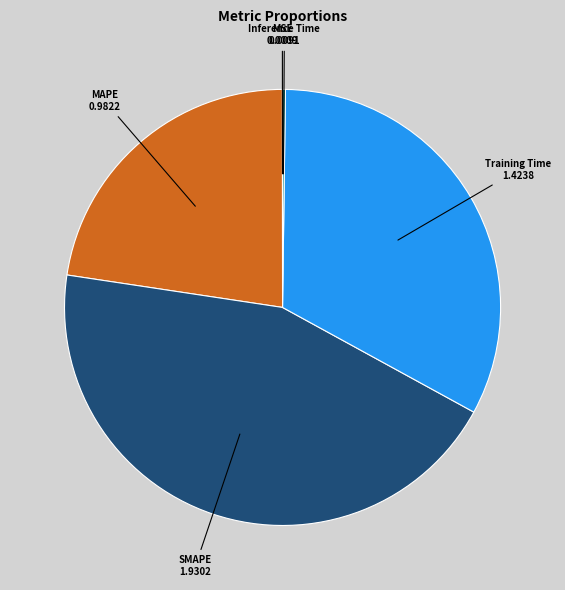

Is there any slice that represents more than half of the pie?

No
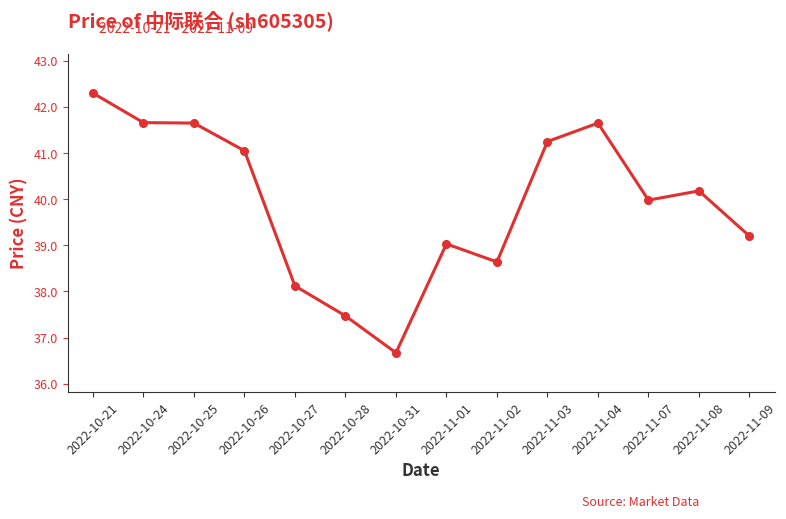

Approximately how many times larger is the value at 2022-10-27 compared to 2022-11-02?

1.0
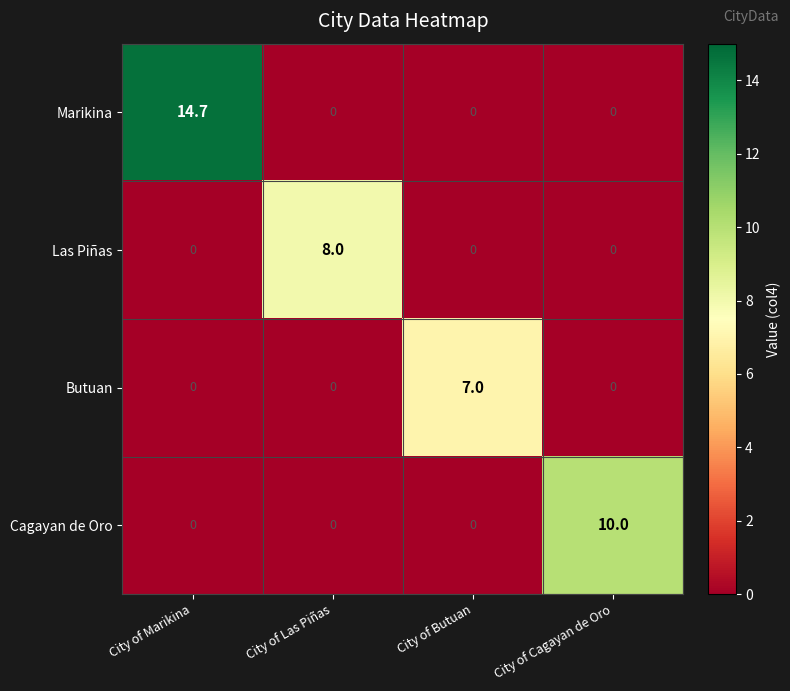

At which category is the sum across all series the highest?

City of Marikina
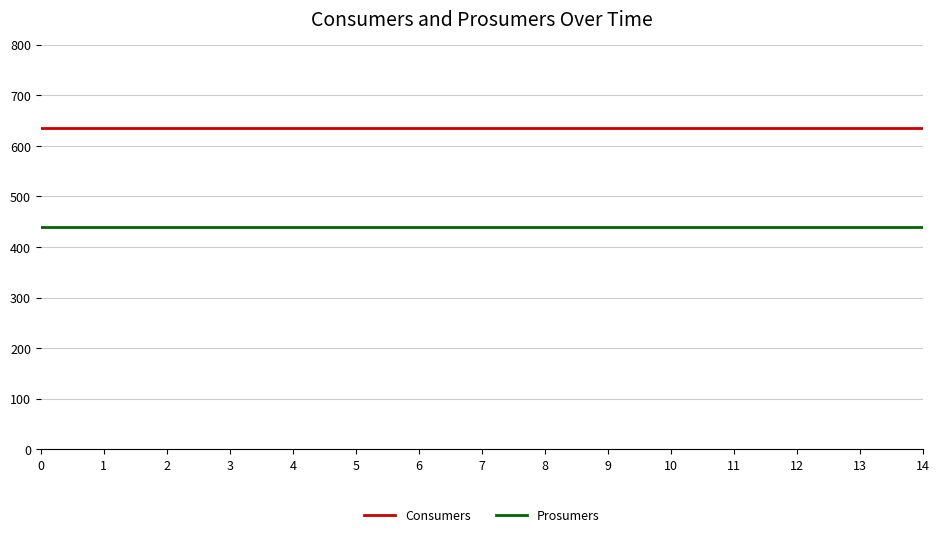

What are all the series names shown in the legend?

Consumers, Prosumers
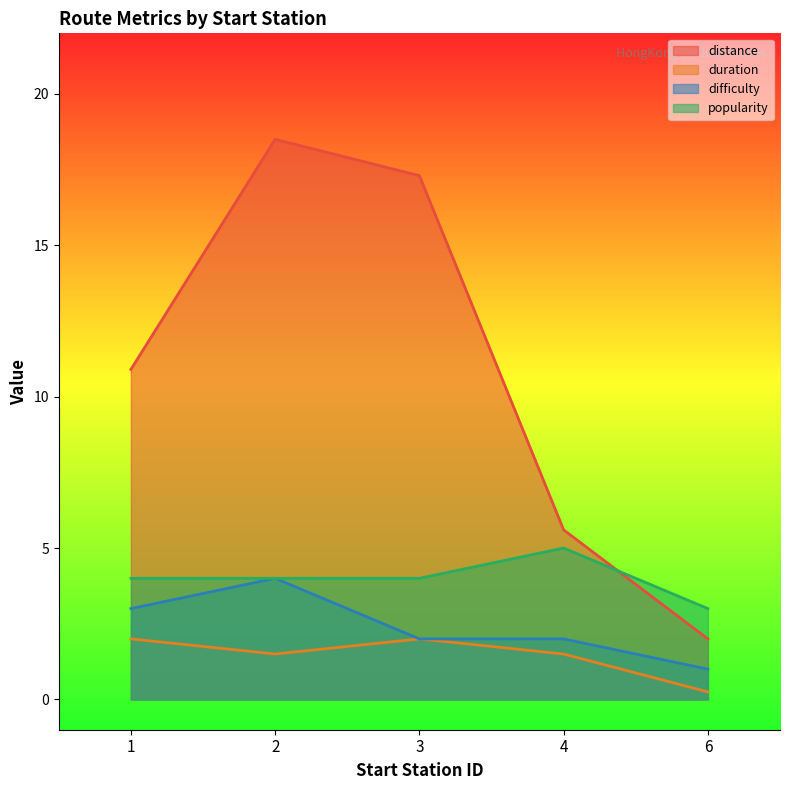

What is the approximate value of distance at 1?

10.9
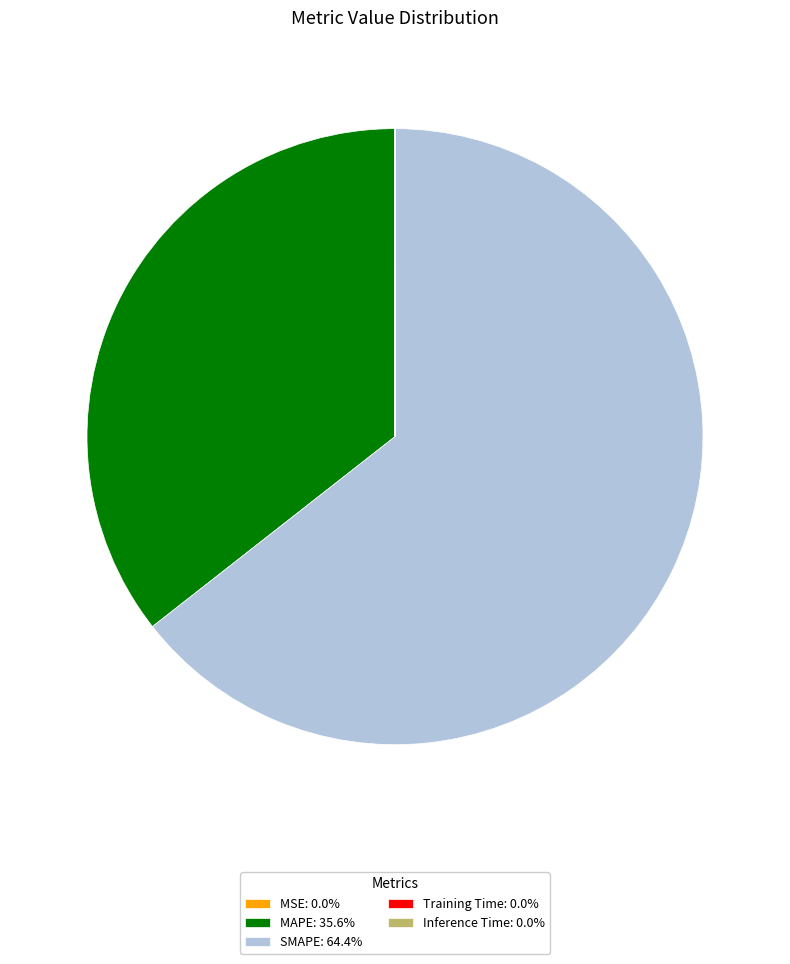

What is the ratio of the value at MAPE: 35.6% to the value at SMAPE: 64.4%?

0.6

────────────────

▶ **O que fazer**: Repita toda a listagem acima exatamente como está, linha por linha, mas deixe as imagens de fora, por favor.

▶ **Resultado da tarefa**:
Is there any slice that represents more than half of the pie?

No

Approximately how many times larger is the value at 2022-10-27 compared to 2022-11-02?

1.0

At which category is the sum across all series the highest?

City of Marikina

What are all the series names shown in the legend?

Consumers, Prosumers

What is the approximate value of distance at 1?

10.9

What is the ratio of the value at MAPE: 35.6% to the value at SMAPE: 64.4%?

0.6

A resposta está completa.